On Friday, a 45-year-old Nevada man, Wayne Clarence Morris Jr., was arrested in Washington County during an active operation by the Internet Crimes Against Children Task Force.
The arrest stems from an investigation that was set in motion when the suspect allegedly went online and began communicating with what he believed was a 13-year-old girl that was actually an undercover agent posing as a teen.
From there, charging documents indicate, Morris continued communicating with the decoy through text message, asking the girl to send him nude photos of herself and then arranging to meet the teen at a specific location in Washington County.
The documents also state that the suspect detailed the sexual act that would be performed when the meeting took place.
Through the course of the investigation, agents learned that Morris works as a repair technician for a company in Las Vegas and travels as part of his job. They also stated that the suspect had arranged the meeting so it coincided with a return trip from a repair appointment.
When Morris showed up at the prearranged location, instead of meeting a 13-year-old he was met by police and arrested.
The suspect was then transported to Purgatory Correctional Facility facing one count each of second-degree felony enticing a minor by internet or text as well as third-degree sexual exploitation of a minor.
The St. George Police Detective who serves on the task force requested that Morris be held without bail, citing that the suspect lives in Las Vegas and has no ties to the area.
This is the second arrest by the Internet Crimes Against Children Task Force over the last week, the first of which involved the arrest of 27-year-old Matthew Ryan Settje, a Virginia man who was living in Ivins at the time of the arrest.
Following Friday’s arrest, Morris remains in custody without bail.
Ed. Note: A new Utah law generally prohibits the release of arrest booking photos until after a conviction is obtained.

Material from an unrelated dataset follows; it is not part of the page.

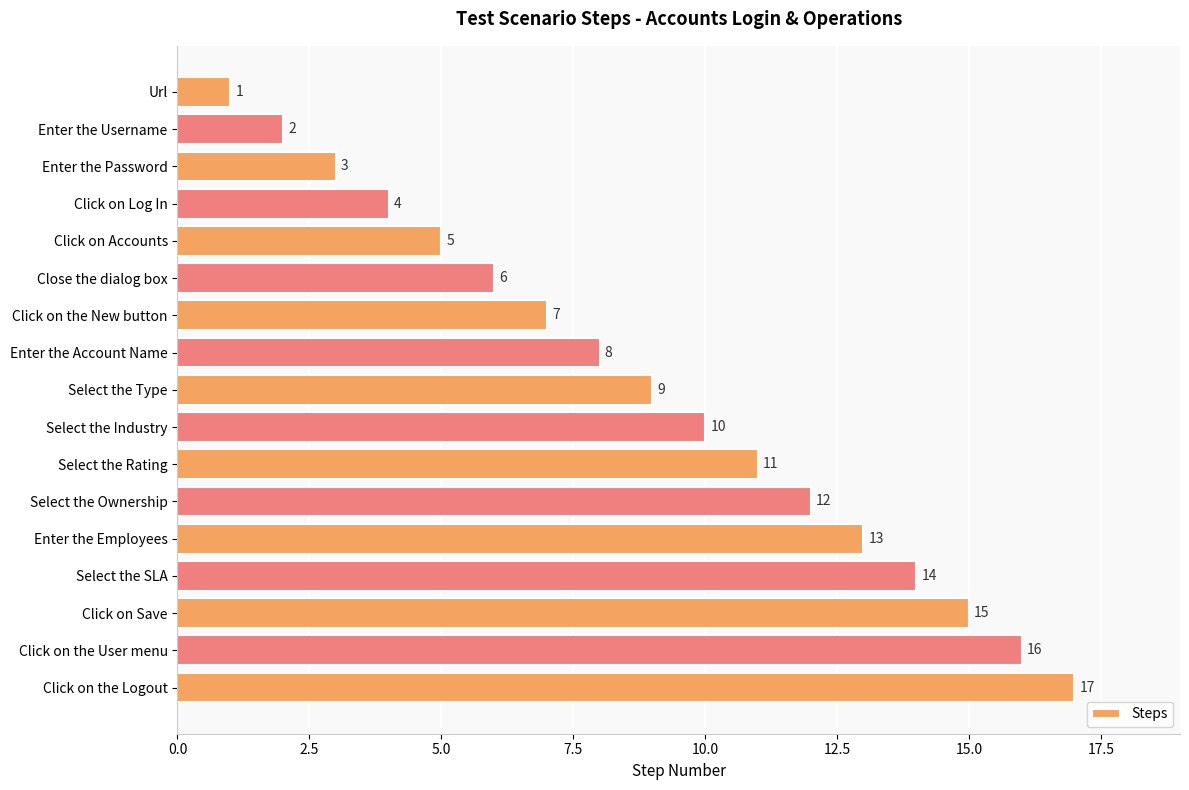

Which has a higher value, Select the Type or Click on the User menu?

Click on the User menu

This report is based on statements from court records, police or other responders and may not contain the full scope of findings. Persons arrested or charged are presumed innocent until found guilty in a court of law or as otherwise decided by a trier-of-fact.
The formation of the Internet Crimes Against Children Task Force
The internet can provide incredible educational and recreational opportunities for children and teens, but there is also a darker side where criminal activity flourishes and electronic actions can result in physical repercussions. There are criminals in cyberspace that troll the internet seeking children for sex and who lure a child from their home for sexual purposes – actions that can have catastrophic consequences.

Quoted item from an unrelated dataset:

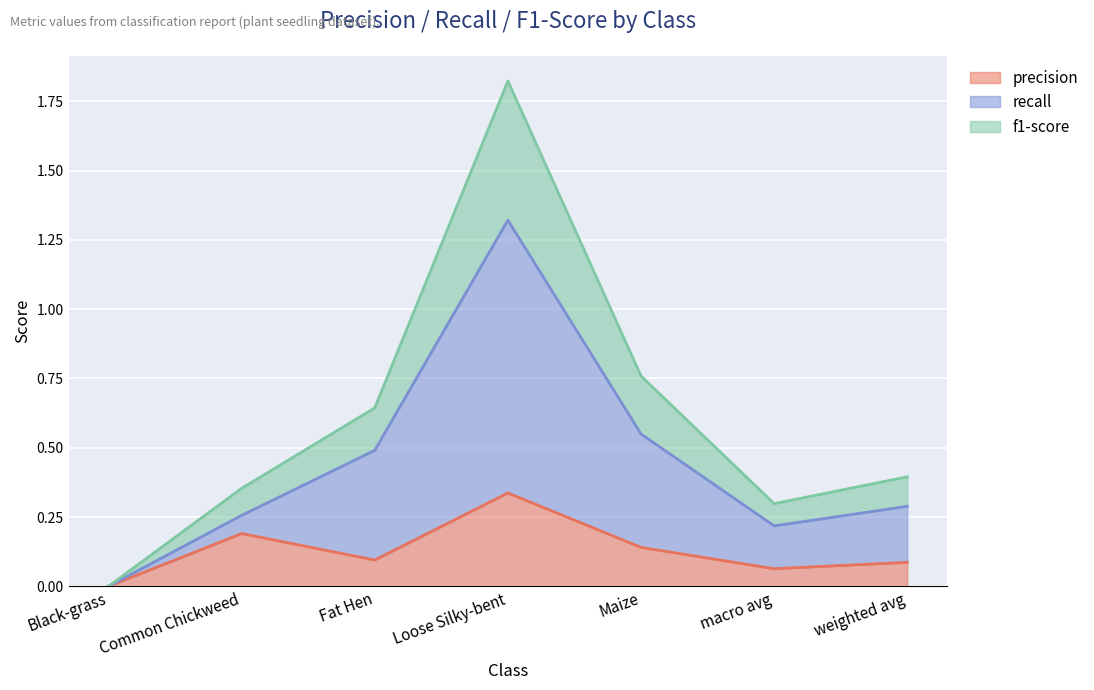

True or false: recall and f1-score cross at least once.

False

The proliferation of child pornography and the rise in the number of predators out there who search the internet for unsupervised contact with children presented a “formidable challenge” for law enforcement, making it necessary to create a task force that could address the various aspects inherent in cyber crimes that target children.
The Internet Crimes Against Children Task Force was launched in 2000. It operates under the Utah Attorney General’s Office and is one of 61 ICAC task forces in the country designed to protect children in cyberspace, as studies show the younger sector of society represents one of the fastest growing internet populations.
The task force is made up of hundreds of officers, detectives, deputies and agents from nearly 40 local, state and federal agencies across Utah, including officers from Iron and Washington counties.